### Work order
Leave out the pictures and retype everything else in the records below exactly.

### Given records

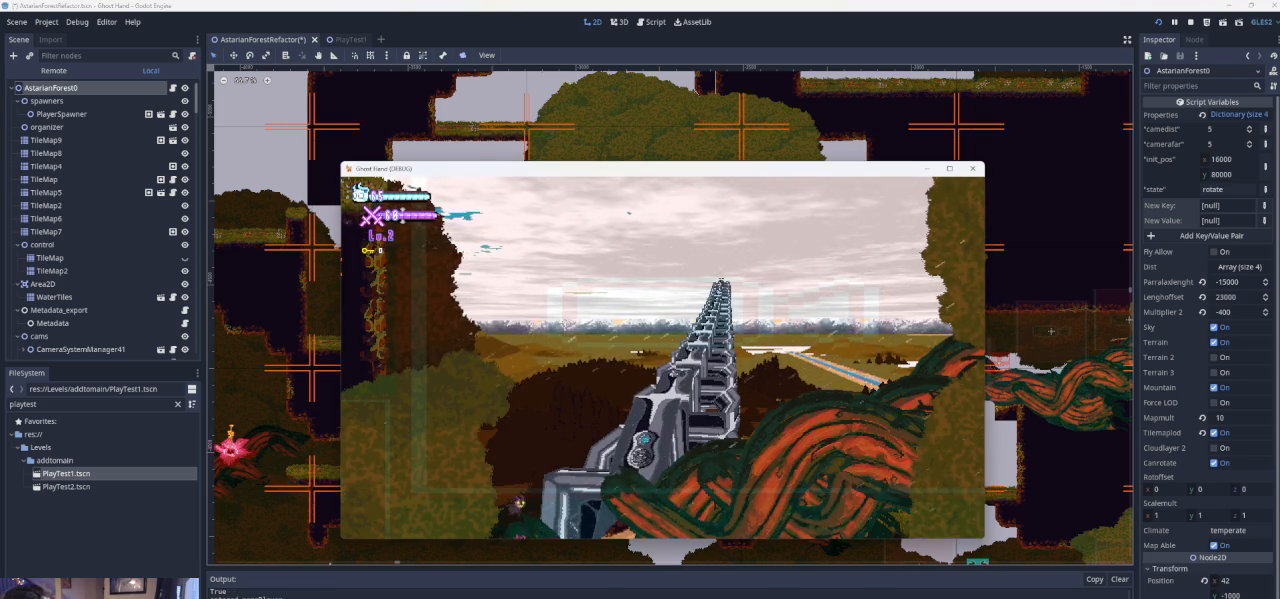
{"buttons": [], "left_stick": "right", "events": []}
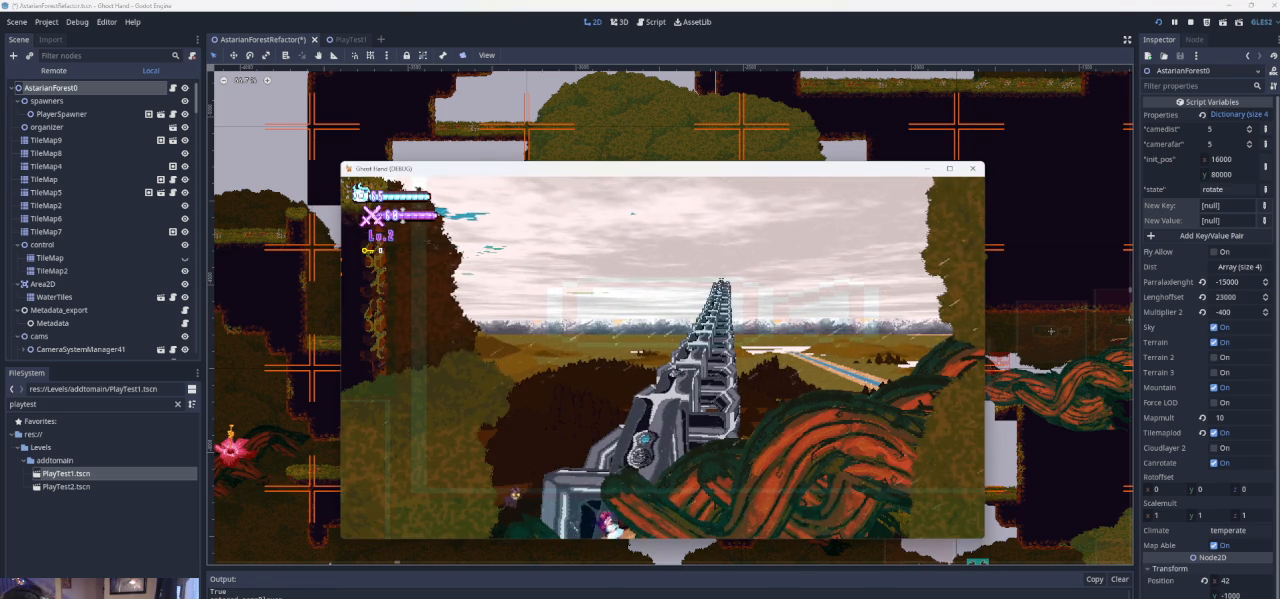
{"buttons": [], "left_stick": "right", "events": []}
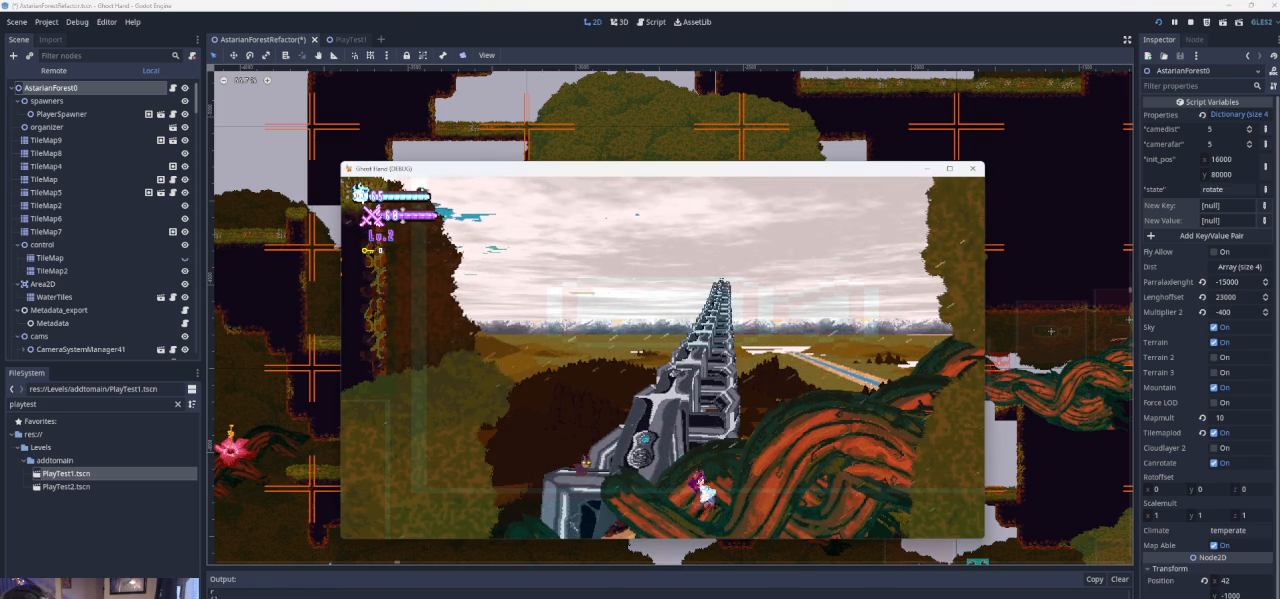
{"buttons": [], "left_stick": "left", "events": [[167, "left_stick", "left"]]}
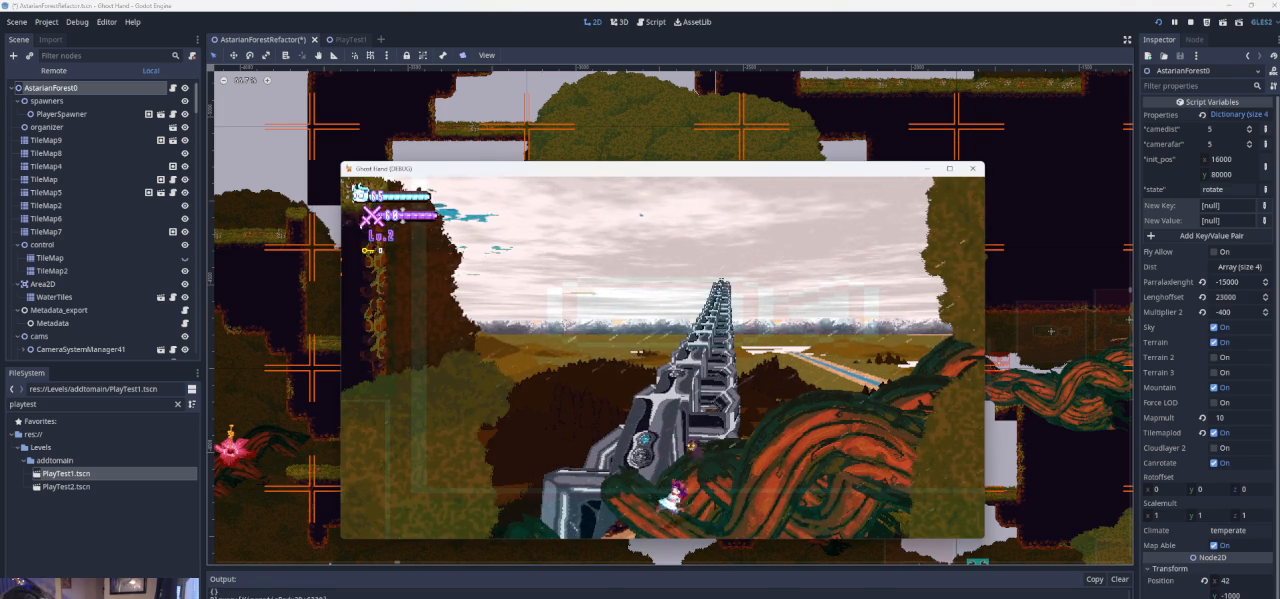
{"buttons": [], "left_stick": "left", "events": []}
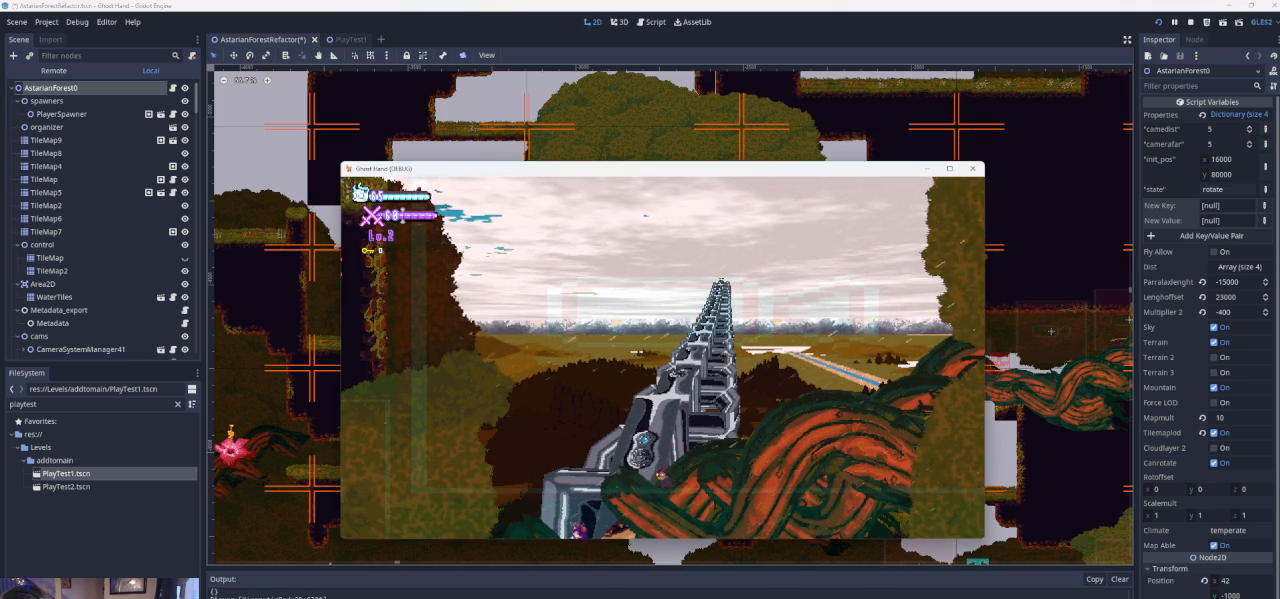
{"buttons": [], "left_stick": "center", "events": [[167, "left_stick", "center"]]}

### Written response
{"buttons": [], "left_stick": "right", "events": []}
{"buttons": [], "left_stick": "right", "events": []}
{"buttons": [], "left_stick": "left", "events": [[167, "left_stick", "left"]]}
{"buttons": [], "left_stick": "left", "events": []}
{"buttons": [], "left_stick": "center", "events": [[167, "left_stick", "center"]]}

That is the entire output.